Self-Driving Cars Have to Operate in the World as It Exists Today

The last few weeks have been pretty busy with autonomous vehicle news, so I haven’t had time to get back to the list of questions about self-driving cars that Kyle Jepson sent me.

But there’s a little gap today, so here’s #3.

Someday, when all vehicles are autonomous, it seems to me that things like stoplights will no longer be necessary. If the vehicles are aware enough of each other, traffic could steadily stream through an intersection in all directions simultaneously without anyone having to stop. But in such a world, if some backwards traditionalist insists on driving the old-fashioned way, they’ll do nothing but cause accidents. Is there a specific tipping point where these larger-scale infrastructural changes can happen organically, or will we have to hold out until manned vehicles are banned from public roads (either by the government or by insurance companies)?

This is a good question and nobody really knows the answer.

My best guess is that we’ll see these changes happen organically, but also very slowly.

A good comparison might be with electronic toll tags, although admittedly these are a much less disruptive technology.

According to Wikipedia, electronic toll collection debuted in Norway in 1986, side-by-side with cash toll collection.

It took 27 years before cash toll collection ceased on San Francisco’s Golden Gate Bridge. To this day, 30 years into the ETC era, half the toll lanes on the San Mateo Bridge (the closest Bay Area bridge to me) are cash lanes.

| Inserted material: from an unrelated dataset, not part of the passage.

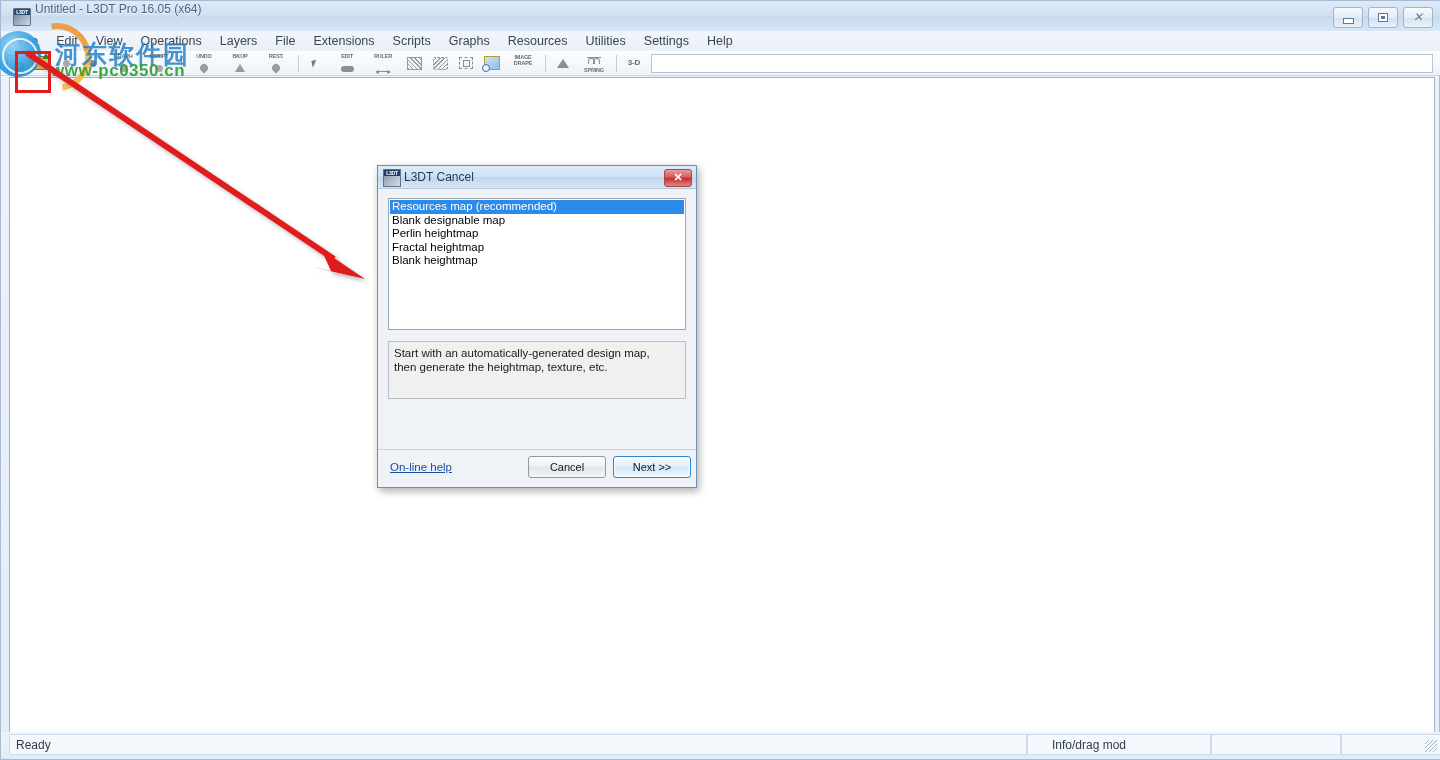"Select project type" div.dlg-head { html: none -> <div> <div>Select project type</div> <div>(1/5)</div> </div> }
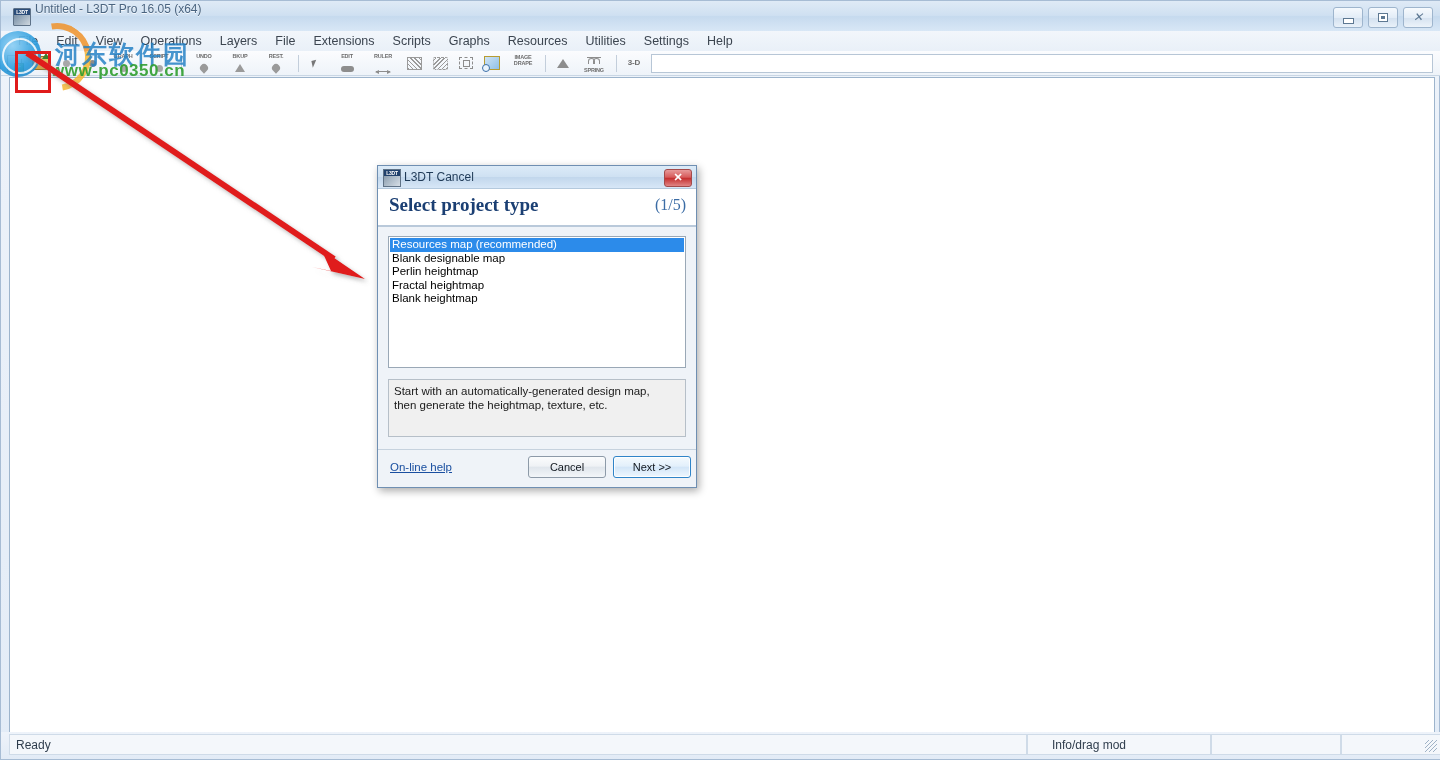"On-line help" .dlg-foot { border-radius: none -> 11px }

Infrastructure moves slowly.

So how would this happen with self-driving cars?

Maybe vehicle-to-vehicle communication will get good enough that cars can talk to each other and synchronize their movements. At first, it might just be Teslas talking with Teslas, and Fords talking with Fords, but maybe they’ll converge on a protocol over time.

Getting traffic lights to change on-command is a harder problem that know little about, so I won’t speculate there.

But my guess is that self-driving cars will have to operate in the world as they find it, not in the world we might like to have.